The head of Greece's banking association Louka Katseli urged Greeks to do the opposite of what they have done for months and put cash back on their bank accounts rather than withdraw more.
"Tomorrow when the banks reopen and normality is restored, let's all help our economy. If we take our money out of chests and from our homes - where they are not safe in any case -and we deposit them in the banks, we will strengthen the liquidity of the economy," she told Skai television on Sunday.
Merkel said it would be possible to talk about changing the maturities of Greece's debt or reducing the interest Athens has to pay after the first successful review of the new bailout package to be negotiated.
Berlin, the biggest contributor to eurozone bailouts, would do all it could to bring talks to a successful conclusion but would "negotiate hard" to ensure Athens stuck to agreements, she said.
"That certainly won't be easy because there are things that we have discussed with all of the Greek governments since 2010 that have never been done but that have been done in other countries like Portugal and Ireland," she said.
Acceptance of the bailout terms that meant the banks could reopen marked a turnaround for Tsipras after months of difficult talks and a referendum that rejected a less stringent deal proposed by the lenders. He sacked party rebels in a government reshuffle on Friday and is seeking a swift start to talks on the bailout accord with European partners and the IMF before elections which Interior Minister Nikos Voutsis said were likely in September or October.
But while opinion polls suggest the prime minister's popularity remains high, on the streets of Athens some were sceptical that the bank reopening would change much in a recession-hit country with over 25 per cent unemployment rate. "The banks opening tomorrow won't change anything for me," said 31-year old hotel worker Joanna Arvanitaki. "I never used to withdraw 60 euros a day - 60 euros is what I had a week for my expenditure."

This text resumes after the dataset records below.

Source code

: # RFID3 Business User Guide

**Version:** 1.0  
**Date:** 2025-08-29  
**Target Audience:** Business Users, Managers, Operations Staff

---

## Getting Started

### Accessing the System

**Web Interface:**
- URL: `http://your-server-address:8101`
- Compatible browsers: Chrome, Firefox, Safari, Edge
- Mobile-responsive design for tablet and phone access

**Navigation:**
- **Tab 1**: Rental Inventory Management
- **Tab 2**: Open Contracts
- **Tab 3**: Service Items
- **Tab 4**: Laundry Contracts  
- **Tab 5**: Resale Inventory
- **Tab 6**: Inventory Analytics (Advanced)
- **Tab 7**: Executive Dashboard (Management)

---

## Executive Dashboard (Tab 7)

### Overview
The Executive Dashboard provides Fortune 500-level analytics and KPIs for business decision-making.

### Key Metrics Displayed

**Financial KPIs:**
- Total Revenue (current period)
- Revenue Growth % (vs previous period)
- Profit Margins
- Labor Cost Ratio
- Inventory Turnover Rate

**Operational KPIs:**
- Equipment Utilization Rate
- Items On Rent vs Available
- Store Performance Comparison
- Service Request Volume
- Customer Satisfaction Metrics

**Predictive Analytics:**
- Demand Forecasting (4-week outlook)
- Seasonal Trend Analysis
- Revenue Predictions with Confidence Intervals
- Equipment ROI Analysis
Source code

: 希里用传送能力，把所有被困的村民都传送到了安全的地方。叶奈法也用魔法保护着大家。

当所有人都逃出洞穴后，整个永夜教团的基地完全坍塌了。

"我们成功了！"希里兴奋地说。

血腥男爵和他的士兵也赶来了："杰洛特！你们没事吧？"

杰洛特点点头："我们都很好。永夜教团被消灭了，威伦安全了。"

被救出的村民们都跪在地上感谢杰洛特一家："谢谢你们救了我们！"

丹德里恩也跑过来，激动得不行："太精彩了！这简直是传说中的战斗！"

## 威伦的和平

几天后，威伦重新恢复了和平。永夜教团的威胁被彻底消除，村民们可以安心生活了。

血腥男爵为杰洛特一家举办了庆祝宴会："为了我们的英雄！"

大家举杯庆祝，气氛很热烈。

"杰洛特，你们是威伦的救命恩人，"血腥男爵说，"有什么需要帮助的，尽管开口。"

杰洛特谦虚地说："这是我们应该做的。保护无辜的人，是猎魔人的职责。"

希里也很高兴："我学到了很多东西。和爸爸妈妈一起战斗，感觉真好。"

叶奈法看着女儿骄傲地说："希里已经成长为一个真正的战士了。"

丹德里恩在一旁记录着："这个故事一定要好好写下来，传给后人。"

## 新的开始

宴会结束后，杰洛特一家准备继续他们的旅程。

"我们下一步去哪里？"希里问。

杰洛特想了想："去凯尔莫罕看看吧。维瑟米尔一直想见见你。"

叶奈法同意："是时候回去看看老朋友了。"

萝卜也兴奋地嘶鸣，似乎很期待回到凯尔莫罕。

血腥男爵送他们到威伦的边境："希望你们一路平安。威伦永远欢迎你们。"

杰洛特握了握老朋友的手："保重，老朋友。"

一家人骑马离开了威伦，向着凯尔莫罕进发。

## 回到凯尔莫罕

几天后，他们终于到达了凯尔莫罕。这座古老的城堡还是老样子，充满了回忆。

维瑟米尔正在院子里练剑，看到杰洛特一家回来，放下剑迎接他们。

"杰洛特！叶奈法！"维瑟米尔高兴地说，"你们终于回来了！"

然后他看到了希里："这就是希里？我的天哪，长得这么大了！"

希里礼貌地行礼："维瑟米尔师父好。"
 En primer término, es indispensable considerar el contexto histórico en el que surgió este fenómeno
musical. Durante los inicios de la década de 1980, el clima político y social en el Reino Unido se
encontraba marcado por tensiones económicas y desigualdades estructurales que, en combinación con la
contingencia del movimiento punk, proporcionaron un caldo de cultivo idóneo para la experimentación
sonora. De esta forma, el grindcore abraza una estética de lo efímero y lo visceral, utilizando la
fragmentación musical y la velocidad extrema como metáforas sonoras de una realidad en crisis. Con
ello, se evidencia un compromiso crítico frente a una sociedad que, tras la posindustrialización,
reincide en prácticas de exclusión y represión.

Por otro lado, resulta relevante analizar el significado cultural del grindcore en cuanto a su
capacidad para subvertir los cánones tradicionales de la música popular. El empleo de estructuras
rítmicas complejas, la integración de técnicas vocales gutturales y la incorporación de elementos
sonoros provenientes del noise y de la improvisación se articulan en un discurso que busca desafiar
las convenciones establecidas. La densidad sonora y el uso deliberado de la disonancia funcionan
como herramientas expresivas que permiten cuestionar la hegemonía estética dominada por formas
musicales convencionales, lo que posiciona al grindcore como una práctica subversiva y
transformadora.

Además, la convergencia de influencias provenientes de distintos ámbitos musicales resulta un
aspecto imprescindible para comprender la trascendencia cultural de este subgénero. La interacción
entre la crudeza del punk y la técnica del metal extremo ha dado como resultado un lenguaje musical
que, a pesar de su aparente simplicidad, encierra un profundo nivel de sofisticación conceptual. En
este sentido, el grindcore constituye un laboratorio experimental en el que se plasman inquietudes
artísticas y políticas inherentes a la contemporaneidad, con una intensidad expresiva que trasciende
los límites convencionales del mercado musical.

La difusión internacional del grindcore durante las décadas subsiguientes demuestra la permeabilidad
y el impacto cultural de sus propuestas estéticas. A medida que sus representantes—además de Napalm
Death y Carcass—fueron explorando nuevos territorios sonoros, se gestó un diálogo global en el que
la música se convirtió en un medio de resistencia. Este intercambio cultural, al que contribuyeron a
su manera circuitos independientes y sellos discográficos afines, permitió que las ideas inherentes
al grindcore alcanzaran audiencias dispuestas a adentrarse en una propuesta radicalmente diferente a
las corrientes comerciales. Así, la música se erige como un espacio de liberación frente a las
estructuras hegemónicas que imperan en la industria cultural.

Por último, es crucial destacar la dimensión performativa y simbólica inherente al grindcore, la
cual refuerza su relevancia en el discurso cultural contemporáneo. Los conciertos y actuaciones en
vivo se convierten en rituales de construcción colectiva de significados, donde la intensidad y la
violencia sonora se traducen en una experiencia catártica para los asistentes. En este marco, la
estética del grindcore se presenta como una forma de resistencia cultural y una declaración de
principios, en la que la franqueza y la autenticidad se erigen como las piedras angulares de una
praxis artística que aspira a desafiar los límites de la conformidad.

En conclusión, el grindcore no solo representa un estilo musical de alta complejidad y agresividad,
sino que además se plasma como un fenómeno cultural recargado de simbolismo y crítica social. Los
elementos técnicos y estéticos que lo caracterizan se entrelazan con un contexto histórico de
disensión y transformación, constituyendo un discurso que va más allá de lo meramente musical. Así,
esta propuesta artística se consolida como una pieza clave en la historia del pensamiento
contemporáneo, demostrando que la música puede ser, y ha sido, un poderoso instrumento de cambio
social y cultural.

German Economy Minister Sigmar Gabriel said this deal could succeed where previous ones failed because the European Union now emphasises growth and investment rather than just austerity.
It would depend on reforms being enacted and "convincing the population that this is a path that allows Greece to assert itself rather than becoming a permanent alms-receiver," he said in extracts from a television interview.
French President Francois Hollande, who pushed hard for a deal, said the Greek crisis had weakened Europeans' faith in the European project and revived calls for the creation of a euro zone government.
Gabriel rejected accusations Germany had been too hard on Athens and criticised Finance Minister Wolfgang Schaeuble for suggesting Greece could quit the euro zone temporarily. For her part, Merkel said the euro zone had turned its back on the idea.
But in a sign of the challenge for euro zone leaders to convince their electorates of the merits of the deal, more than half of Germans think the planned deal with Greece is bad and many would have preferred it left the euro zone, a YouGov survey seen by German newspaper Welt am Sonntag showed.
The deal struck at a euro zone summit last week allowed the European Central Bank to top up emergency credit lines which the Greek banking sector needs to survive.
"The banks are ready to open and we don't expect any major problems on Monday," an official at the Central Bank of Greece told Reuters.
As well as getting a weekly limit instead of a daily one, customers will also be able to access their safety deposit boxes and withdraw money without a credit card.
Deposit boxes are not affected by the capital restrictions and clients can therefore take whatever they want from them, bank officials said. But restrictions on transfers abroad and other capital controls remain in place.
"We are expecting queues in our branches in the first two or three days. Many people will ask to open their safe deposit boxes," an official at EFG Eurobank (EURBr.AT), the country's third-largest bank by assets, said.